The paper mentioned that WBINVD instruction is used to drain the cache after log replay. This instruction is privileged and require a mode switch.

This paper presents SPHT, a durable hardware transactional memory design that achieves high scalability. The paper recognizes three major difficulties in designing a durable TM. The first difficulty is atomicity of transactions in volatile memory, which must be enforced by some volatile TM subsystems. Two options are available: STM and HTM. The issue, however, is that STM will incur non-negligible instrumentation and metadata overhead, which harms overall performance especially when transactions are short. HTM, on the other hand, is largely free of runtime overheads for ensuring atomicity. Their flexibility, however, is inferior compared with STM, as most commercial HTM implementations nowadays will not allow a cache line to be flushed out of the cache during transaction, which will result in an immediate abort. This feature, unfortunately, makes it challenging to implement write-ahead logging (WAL) for durability at the same time, since WAL enforces write orderings between log entries and data blocks using cache line flush instructions. The paper mentions that prior designs either adopt shadow paging to avoid dirty transaction data from being written back to the NVM image, or perform complicated non-destructive logging to avoid enforcing any write ordering.
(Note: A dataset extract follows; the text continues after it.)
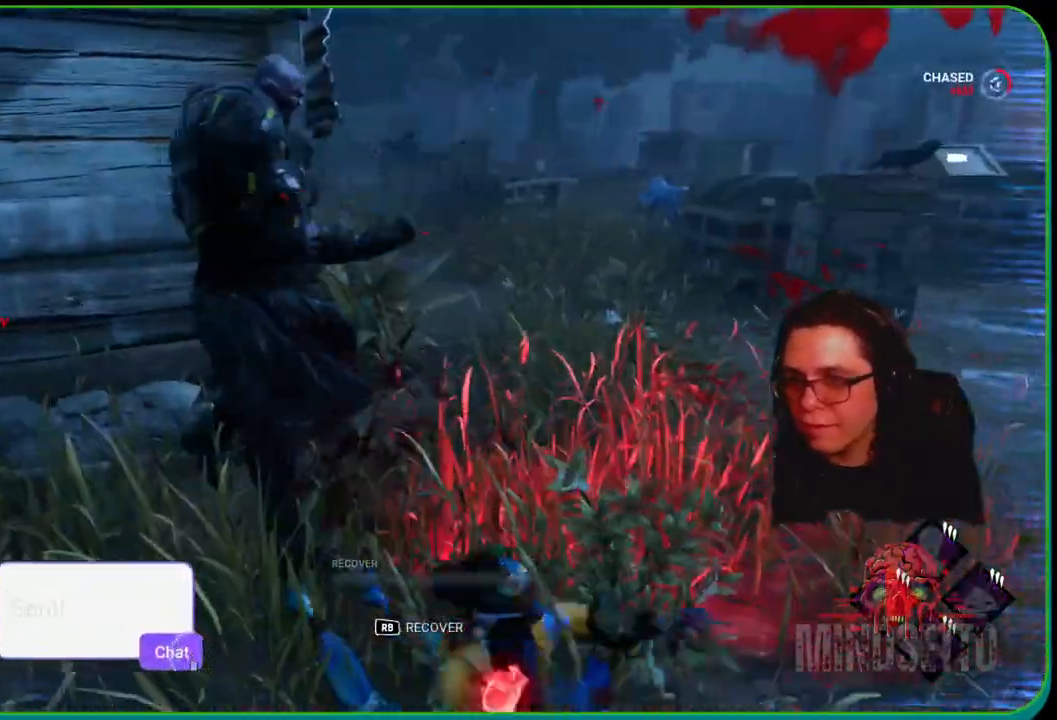
{"buttons": ["R1"], "left_stick": "right", "right_stick": "right", "events": [[50, "L1", "up"], [67, "R1", "down"], [133, "left_stick", "center"], [200, "right_stick", "right"], [467, "left_stick", "right"]]}
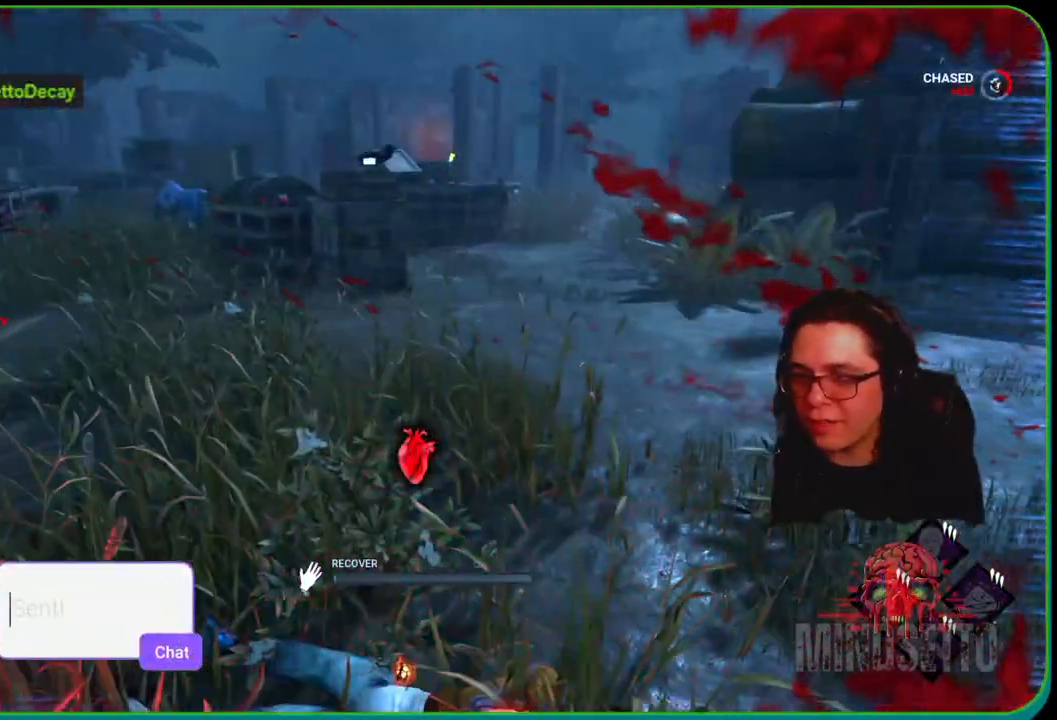
{"buttons": ["R1"], "left_stick": "right", "right_stick": "right", "events": [[183, "right_stick", "center"], [383, "right_stick", "right"]]}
The second difficulty is scalability of commit. The paper notices that durable transactions must guarantee that the durability order (i.e., the order of transactions that logically commit on the NVM) must be consistent with the memory consistency order (i.e., the order of transactions that logically commit on volatile memory via load-store ordering). Otherwise, during recovery, the effect of a transaction that had been acknowledged by the TM may not be recovered, causing the lost update anomaly, since the transaction whose updates are lost may have already incurred some external effect (e.g., a message sent to the user) that will not be undone by the crash.

The last difficulty is the scalability of log replay during recovery and log truncation. The latter is far more commonly used, and is hence more performance-critical. The paper points out that prior proposals all use a single background thread for log replay, which does not scale with the number of worker threads, as the number of log entries to replay will grow proportionally to the number of worker threads.

SPHT addresses the above problems using a combination of techniques. First, SPHT relies on commercial HTM (Intel TSX/RTM) for atomic transaction in volatile memory. Instead of writing directly to the NVM image, SPHT transactions only perform writes on a shadowed working set allocated on volatile memory, which is shared by all transactions, and is treated as the runtime working set. The NVM image, on the other hand, is not directly accessed by any of the transactions, but rather, transactions generate redo log entries for each write, and persist these entries into the NVM only after HTM transaction commit. The SPHT log replay threads scan these redo log entries in the background, and apply writes in the log to the NVM image instead.

The actual implementation uses mmap() to create shadow copies of the working set. SPHT assumes that NVM is used in the form of persistent heaps, which is mapped as a DAX file to the virtual address space of the process. The manager thread then further performs an mmap() with options being MAP_PRIVATE, such that first-time writes to the DAX region will create a copy-on-write instance of the page on volatile memory. All later modifications to the same virtual address will then be conducted on a physical page backed by volatile memory as well, which do not affect the consistency of the NVM image. The manager thread and log replay thread mentioned earlier, however, access the NVM image using DAX-mapped virtual addresses, such that these changes, when being flushed, will be sent to the NVM device. (OK, I am not an expert on mmap and DAX related system calls in general. Correct me if I am wrong.).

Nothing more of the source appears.